A study published in the January 1999 edition of Pediatrics, however, concluded that there was a causal link between mold and pulmonary hemorrhaging in the Cleveland infants.

Even more controversial is the notion that mold can cause neurological problems.

Some scientists, like Dr. Gailen D. Marshall, an epidemiologist at the Texas Medical Center in Houston, say that science does not support these claims.

"There is no credible scientific evidence linking the presence of mold ("toxic" species or nontoxic) and neurological disorders when the individuals are breathing in airspace with mold contamination," Gailen wrote in an e-mail.

Dr. Gailen is skeptical of claims from people who think mold is responsible for their maladies.

This confusion is certainly not reassuring to insurance companies, who are seeing an explosion in claims and lawsuits dealing with mold.

Gordon Stewart, president of the Insurance Information Institute, testified before a congressional subcommittee July 18, and he advocated some sort of federal intervention to prevent the explosions of damage claims and lawsuits coming from people claiming to have suffered at the invisible hands of "toxic mold."

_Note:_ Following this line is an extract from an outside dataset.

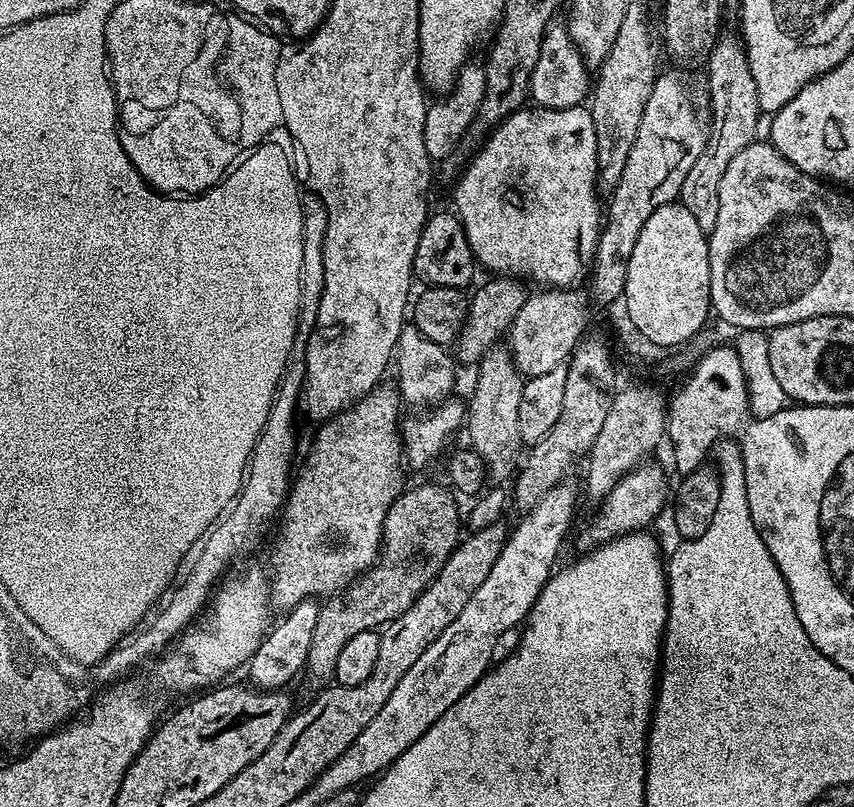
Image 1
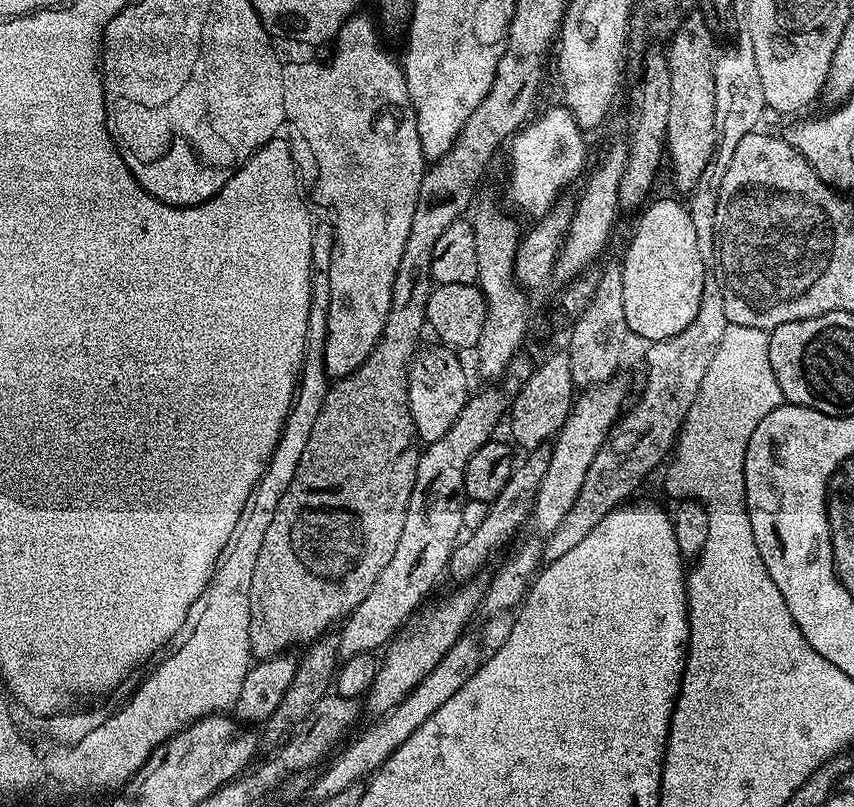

"The year 2001 was the worst in the history of the property/casualty industry...We estimate that in the homeowner sector, the loss is about $9 billion, $8.9 billion. Mold is a major factor in these increased costs," Stewart testified. "Conditions have reached crisis proportions in Texas, and mold has become a serious problem in several other states, including California, Florida, Arizona, and Nevada."

Stewart noted that Texas in particular has seen an explosion of these claims, but there is no scientific evidence to indicate there is "a new plague abroad in the land."

"We have more court cases and accusations of severe and permanent health damage, and there's no peer-reviewed, scientific research to back this up. Health claims are coming under property policies that were never intended to cover health claims. And now, fearing bad faith law suits, which is an area where you can really build up the legal costs, insurers are tending to throw money at mold claims because they don't want to be accused of not doing everything they could and having a very expensive law suit," he testified. "The net of it is we've got these exploding costs, and the only thing to do is cut back on coverage and pass on costs to policyholders. These measures are going on in state after state, and so we have a kind of insurance crisis as a result of the shock of this relatively recent occurrence."

Interestingly, the scourge of mold dates back to biblical times, according to Leviticus, 14:39-17: "On the seventh day the priest shall return to inspect the house. If the mildew has spread on the walls, he is to order that the contaminated stones be torn out and thrown into an unclean place outside the town. If the mildew reappears in the house after the stones have been torn out and the house is scraped and plastered, it is a destructive mildew and the house is unclean. It must be torn down -- its stones, timbers and all the plaster -- and taken out of town."